The project of Friendly AI would benefit from being approached in a much more down-to-earth way. Discourse about the subject seems to be dominated by a set of possibilities which are given far too much credence:
- A single AI will take over the world
- A future galactic civilization depends on 21st-century Earth
- 10n-year lifespans are at stake, n greater than or equal to 3
- We might be living in a simulation
- Acausal deal-making
- Multiverse theory
Add up all of that, and you have a great recipe for enjoyable irrelevance. Negate every single one of those ideas, and you have an alternative set of working assumptions that are still consistent with the idea that Friendly AI matters, and which are much more suited to practical success:
- There will always be multiple centers of power
- What's at stake is, at most, the future centuries of a solar-system civilization
- No assumption that individual humans can survive even for hundreds of years, or that they would want to
- Assume that the visible world is the real world
- Assume that life and intelligence are about causal interaction
- Assume that the single visible world is the only world we affect or have reason to care about
The simplest reason to care about Friendly AI is that we are going to be coexisting with AI, and so we should want it to be something we can live with. I don't see that anything important would be lost by strongly foregrounding the second set of assumptions, and treating the first set of possibilities just as possibilities, rather than as the working hypothesis about reality.

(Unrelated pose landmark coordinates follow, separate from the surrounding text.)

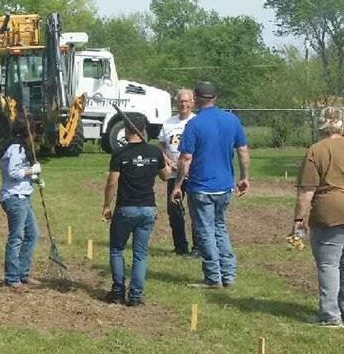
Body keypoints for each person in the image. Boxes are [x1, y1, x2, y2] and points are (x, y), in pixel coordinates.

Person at [170, 82, 249, 288]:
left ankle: (213, 277)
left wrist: (178, 185)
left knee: (205, 231)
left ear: (195, 99)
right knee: (220, 228)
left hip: (201, 187)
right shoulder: (231, 120)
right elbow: (242, 151)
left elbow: (185, 158)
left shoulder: (194, 124)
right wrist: (244, 177)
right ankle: (229, 274)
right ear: (216, 97)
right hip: (224, 186)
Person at [292, 107, 344, 327]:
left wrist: (298, 220)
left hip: (328, 213)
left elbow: (306, 191)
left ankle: (330, 316)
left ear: (320, 125)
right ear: (341, 124)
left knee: (329, 265)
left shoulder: (316, 150)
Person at [101, 113, 169, 306]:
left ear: (126, 129)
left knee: (116, 249)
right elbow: (165, 176)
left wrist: (106, 205)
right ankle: (136, 296)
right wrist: (163, 162)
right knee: (140, 254)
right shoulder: (154, 152)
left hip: (125, 208)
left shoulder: (120, 154)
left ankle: (117, 291)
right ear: (143, 129)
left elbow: (112, 182)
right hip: (148, 209)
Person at [0, 118, 43, 292]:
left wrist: (34, 179)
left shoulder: (22, 148)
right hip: (14, 198)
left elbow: (21, 173)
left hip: (24, 196)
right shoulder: (15, 148)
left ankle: (23, 273)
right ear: (27, 132)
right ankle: (11, 277)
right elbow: (13, 172)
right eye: (33, 132)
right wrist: (32, 171)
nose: (34, 136)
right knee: (16, 237)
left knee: (32, 234)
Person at [158, 89, 197, 256]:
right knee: (174, 210)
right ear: (177, 103)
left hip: (194, 173)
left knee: (196, 211)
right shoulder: (168, 123)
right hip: (174, 174)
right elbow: (161, 145)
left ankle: (198, 247)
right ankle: (180, 246)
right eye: (181, 101)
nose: (184, 104)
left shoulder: (197, 121)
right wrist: (166, 159)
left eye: (187, 101)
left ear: (193, 102)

[Earlier posts on related themes: practical FAI, FAI without "outsourcing".]
One of these is not like the others. Whether a single AI takes over the world, or whether there are always multiple centers of power is something we choose. The rest are properties of the universe waiting to be discovered (or which we think we've discovered, as the case may be).
I think it's an especially important choice, and I think that the world ends up looking much better, by my values, with one dominant AI rather than power diffused among many. This is not to say that one AI would make all the decisions, but rather that something has to be powerful enough to veto all the really bad ideas, and notice when others are playing with fire; and I don't think very many entities can stably have that power at once. In human societies, spreading power out more reduces the damage if some of the humans turn out to be bad. Among AIs, the failure modes are different and I don't think that's the case any more; I think an insane AI does a more or less constant amount of damage (it destroys everything), so spreading out the power just increases the risk of one of them being bad.

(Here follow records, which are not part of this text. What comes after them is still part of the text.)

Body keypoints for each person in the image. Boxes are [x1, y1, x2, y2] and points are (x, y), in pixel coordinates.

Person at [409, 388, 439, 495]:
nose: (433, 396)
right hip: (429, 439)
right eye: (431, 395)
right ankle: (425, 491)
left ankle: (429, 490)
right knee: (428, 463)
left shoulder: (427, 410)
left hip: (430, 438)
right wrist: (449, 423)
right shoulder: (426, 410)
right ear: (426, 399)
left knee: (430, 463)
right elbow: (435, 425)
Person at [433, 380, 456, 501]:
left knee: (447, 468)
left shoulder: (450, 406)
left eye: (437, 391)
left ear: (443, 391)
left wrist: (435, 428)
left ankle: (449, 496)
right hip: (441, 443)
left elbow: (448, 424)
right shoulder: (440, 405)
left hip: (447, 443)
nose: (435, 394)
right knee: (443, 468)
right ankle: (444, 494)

Whether the recursive self-improvement is possible or not, is the property of the universe. Also other details, like how much additional time and energy is necessary for another increase in intelligence.
The answer to this question can make some outcomes more likely. For example, if recursive self-improvement is possible, and at some level you can get a huge increase in intelligence very quickly and relatively cheaply, one of the centers of power could easily overpower the other ones. Perhaps even in situations where every super-agent would read and analyze the source code of all other super-agents all the time; the increased intelligence could allow one of them to make changes that will seem harmless to the other ones.
On the other hand the multiple centers of power scenario is more likely if humankind spreads to many planets, and there is some natural limit how high an intelligence can become before it somehow collapses or starts needing insane amounts of energy; so no super-agent could be smart enough to conquer the rest of the world.